I have a process that has called unshare
to create a new network namespace with just itself inside. When it calls execve
to launch bash, the ip command shows that I have just an lo
device. If I also create a user namespace and arrange for my process to be root inside the namespace, I can use the ip
command to bring that device up and it works.
I can also use the ip
command to create a veth
device in this namespace. But it doesn't show up in ip netns list
and the new veth
device doesn't show up in the root level namespace (as I'd expect). How do I connect a veth
device in the root-level namespace to my new veth
device inside my process namespace? The ip
command seems to require that the namespace has a name assigned by the ip
command, and mine doesn't because I didn't use ip netns add
to create it.
Maybe I could do it by writing my own program that used the netlink device and set things up. But I'd really prefer not to.
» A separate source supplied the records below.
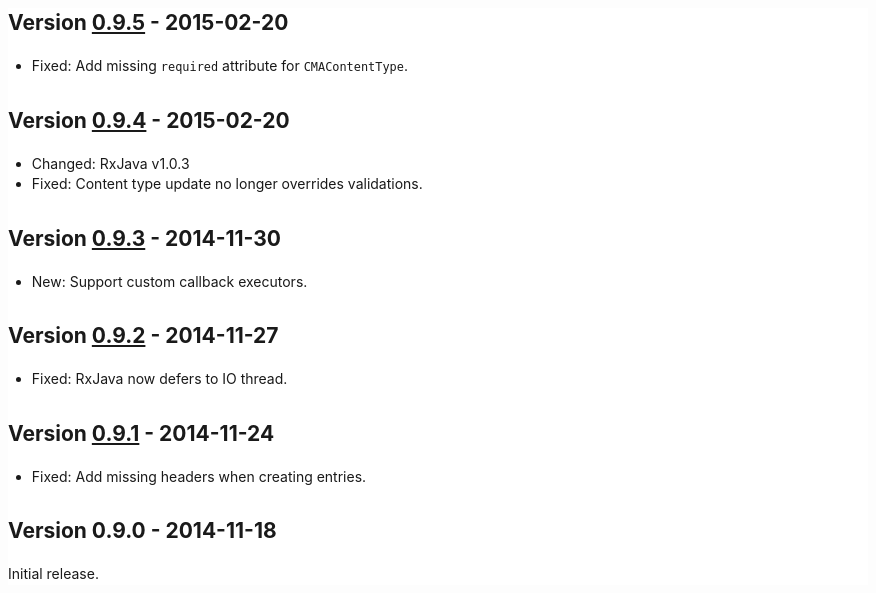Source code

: ## Version [0.9.5] - 2015-02-20
- Fixed: Add missing `required` attribute for `CMAContentType`.

## Version [0.9.4] - 2015-02-20
- Changed: RxJava v1.0.3
- Fixed: Content type update no longer overrides validations.

## Version [0.9.3] - 2014-11-30
- New: Support custom callback executors.

## Version [0.9.2] - 2014-11-27
- Fixed: RxJava now defers to IO thread.

## Version [0.9.1] - 2014-11-24
- Fixed: Add missing headers when creating entries.

## Version 0.9.0 - 2014-11-18
Initial release.

[unreleased]: https://github.com/contentful/contentful-management.java/compare/cma-sdk-3.3.3...HEAD
[3.4.8]: https://github.com/contentful/contentful-management.java/compare/v3.3.1...v3.4.8
[3.3.3]: https://github.com/contentful/contentful-management.java/compare/v3.3.1...v3.3.3
[3.3.2]: https://github.com/contentful/contentful-management.java/compare/v3.3.1...v3.3.2
[3.3.1]: https://github.com/contentful/contentful-management.java/compare/v3.3.0...v3.3.1
[3.3.0]: https://github.com/contentful/contentful-management.java/compare/v3.2.4...v3.3.0
[3.2.4]: https://github.com/contentful/contentful-management.java/compare/v3.2.3...v3.2.4
[3.2.3]: https://github.com/contentful/contentful-management.java/compare/v3.2.2...v3.2.3
[3.2.2]: https://github.com/contentful/contentful-management.java/compare/v3.2.1...v3.2.2
[3.2.1]: https://github.com/contentful/contentful-management.java/compare/v3.2.0...v3.2.1
[3.2.0]: https://github.com/contentful/contentful-management.java/compare/v3.1.0...v3.2.0
[3.1.0]: https://github.com/contentful/contentful-management.java/compare/v3.0.0...v3.1.0
[3.0.0]: https://github.com/contentful/contentful-management.java/compare/cma-sdk-2.2.2...v3.0.0
[2.2.3]: https://github.com/contentful/contentful-management.java/compare/cma-sdk-2.2.2...cma-sdk-2.2.3
[2.2.2]: https://github.com/contentful/contentful-management.java/compare/cma-sdk-2.2.1...cma-sdk-2.2.2
[2.2.1]: https://github.com/contentful/contentful-management.java/compare/cma-sdk-2.2.0...cma-sdk-2.2.1
[2.2.0]: https://github.com/contentful/contentful-management.java/compare/cma-sdk-2.1.0...cma-sdk-2.2.0
[2.1.0]: https://github.com/contentful/contentful-management.java/compare/cma-sdk-2.0.0...cma-sdk-2.1.0
[2.0.0]: https://github.com/contentful/contentful-management.java/compare/cma-sdk-1.3.0...cma-sdk-2.0.0
[1.3.0]: https://github.com/contentful/contentful-management.java/compare/cma-sdk-1.2.0...cma-sdk-1.3.0
[1.2.0]: https://github.com/contentful/contentful-management.java/compare/cma-sdk-1.1.1...cma-sdk-1.2.0
[1.1.1]: https://github.com/contentful/contentful-management.java/compare/cma-sdk-1.1.0...cma-sdk-1.1.1
[1.1.0]: https://github.com/contentful/contentful-management.java/compare/cma-sdk-1.0.2...cma-sdk-1.1.0
[1.0.2]: https://github.com/contentful/contentful-management.java/compare/cma-sdk-1.0.1...cma-sdk-1.0.2
[1.0.1]: https://github.com/contentful/contentful-management.java/compare/cma-sdk-1.0.0...cma-sdk-1.0.1
[1.0.0]: https://github.com/contentful/contentful-management.java/compare/cma-sdk-0.10.0...cma-sdk-1.0.0
[0.10.0]: https://github.com/contentful/contentful-management.java/compare/cma-sdk-0.9.10...cma-sdk-0.10.0
[0.9.10]: https://github.com/contentful/contentful-management.java/compare/cma-sdk-0.9.9...cma-sdk-0.9.10
[0.9.9]: https://github.com/contentful/contentful-management.java/compare/cma-sdk-0.9.8...cma-sdk-0.9.9
[0.9.8]: https://github.com/contentful/contentful-management.java/compare/0.9.8...cma-sdk-0.9.8
[0.9.7]: https://github.com/contentful/contentful-management.java/compare/0.9.6...0.9.7
[0.9.6]: https://github.com/contentful/contentful-management.java/compare/0.9.5...0.9.6
[0.9.5]: https://github.com/contentful/contentful-management.java/compare/0.9.4...0.9.5
[0.9.4]: https://github.com/contentful/contentful-management.java/compare/0.9.3...0.9.4
[0.9.3]: https://github.com/contentful/contentful-management.java/compare/0.9.2...0.9.3
[0.9.2]: https://github.com/contentful/contentful-management.java/compare/0.9.1...0.9.2
[0.9.1]: https://github.com/contentful/contentful-management.java/compare/v0.9.0...0.9.1
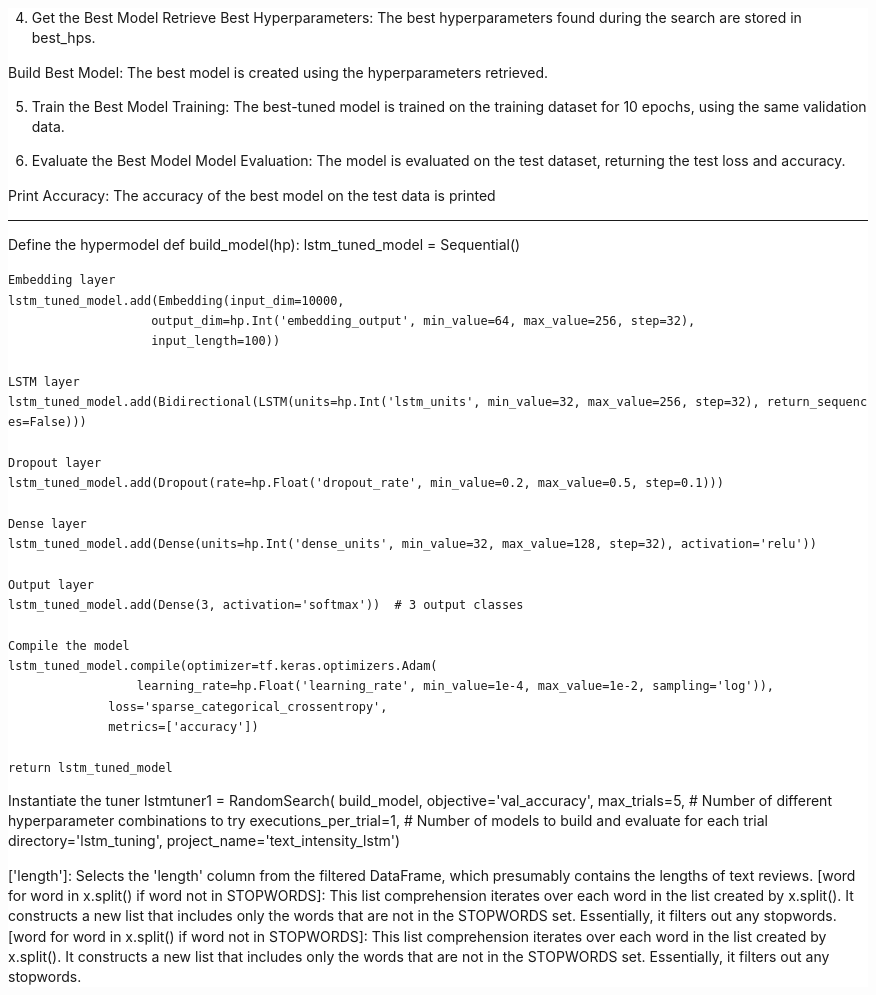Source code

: 4) Get the Best Model
Retrieve Best Hyperparameters: The best hyperparameters found during the search are stored in best_hps.

Build Best Model: The best model is created using the hyperparameters retrieved.

5) Train the Best Model
Training: The best-tuned model is trained on the training dataset for 10 epochs, using the same validation data.

6) Evaluate the Best Model
Model Evaluation: The model is evaluated on the test dataset, returning the test loss and accuracy.

Print Accuracy: The accuracy of the best model on the test data is printed
    
-------------------------------------------------------------------------------------------------------------------------------
    
Define the hypermodel
def build_model(hp):
    lstm_tuned_model = Sequential()

    Embedding layer
    lstm_tuned_model.add(Embedding(input_dim=10000,
                        output_dim=hp.Int('embedding_output', min_value=64, max_value=256, step=32),
                        input_length=100))

    LSTM layer
    lstm_tuned_model.add(Bidirectional(LSTM(units=hp.Int('lstm_units', min_value=32, max_value=256, step=32), return_sequences=False)))

    Dropout layer
    lstm_tuned_model.add(Dropout(rate=hp.Float('dropout_rate', min_value=0.2, max_value=0.5, step=0.1)))

    Dense layer
    lstm_tuned_model.add(Dense(units=hp.Int('dense_units', min_value=32, max_value=128, step=32), activation='relu'))

    Output layer
    lstm_tuned_model.add(Dense(3, activation='softmax'))  # 3 output classes

    Compile the model
    lstm_tuned_model.compile(optimizer=tf.keras.optimizers.Adam(
                      learning_rate=hp.Float('learning_rate', min_value=1e-4, max_value=1e-2, sampling='log')),
                  loss='sparse_categorical_crossentropy',
                  metrics=['accuracy'])

    return lstm_tuned_model

Instantiate the tuner
lstmtuner1 = RandomSearch(
    build_model,
    objective='val_accuracy',
    max_trials=5,  # Number of different hyperparameter combinations to try
    executions_per_trial=1,  # Number of models to build and evaluate for each trial
    directory='lstm_tuning',
    project_name='text_intensity_lstm')


['length']: Selects the 'length' column from the filtered DataFrame, which presumably contains the lengths of text reviews.
[word for word in x.split() if word not in STOPWORDS]: This list comprehension iterates over each word in the list created by x.split(). It constructs a new list that includes only the words that are not in the STOPWORDS set. Essentially, it filters out any stopwords.
[word for word in x.split() if word not in STOPWORDS]: This list comprehension iterates over each word in the list created by x.split(). It constructs a new list that includes only the words that are not in the STOPWORDS set. Essentially, it filters out any stopwords.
Is there a way to do this through the command line?
There must be a way to do it, because docker containers have their own network namespace as well, and that namespace is also unnamed. Yet there is a veth
device inside it that's connected to a veth
device outside it.
My goal is to dynamically create a process isolation context, ideally without needing to become root outside the container. To this end I'm going to be creating a PID namespace, a UID namespace, a network namespace, an IPC namespace, and mount namespace. I may also create a cgroup namespace, but those are newish and I need to be able to run on currently supported versions of SLES, RHEL, and Ubuntu LTS.
I've been working through this one namespace at a time, and I currently have User, PID and mount namespaces working satisfactorily.
I can mount /proc/pid/ns/net
if I must, but I would prefer to do that from inside the user namespace so (again) I don't have to be root outside the namespace. Mostly, I want everything to disappear as soon as all the processes in the namespace are gone. Having a bunch of state to clean up on the filesystem when I'm done would be less than ideal. Though creating it temporarily when the container is first allocated and then immediately removing it is far better than having to clean it up when the container exits.
No, I can't use docker, lxc, rkt, or any other existing solution such that I'd be relying on anything other than bog-standard system utilities (like ip), system libraries like glibc, and Linux system calls.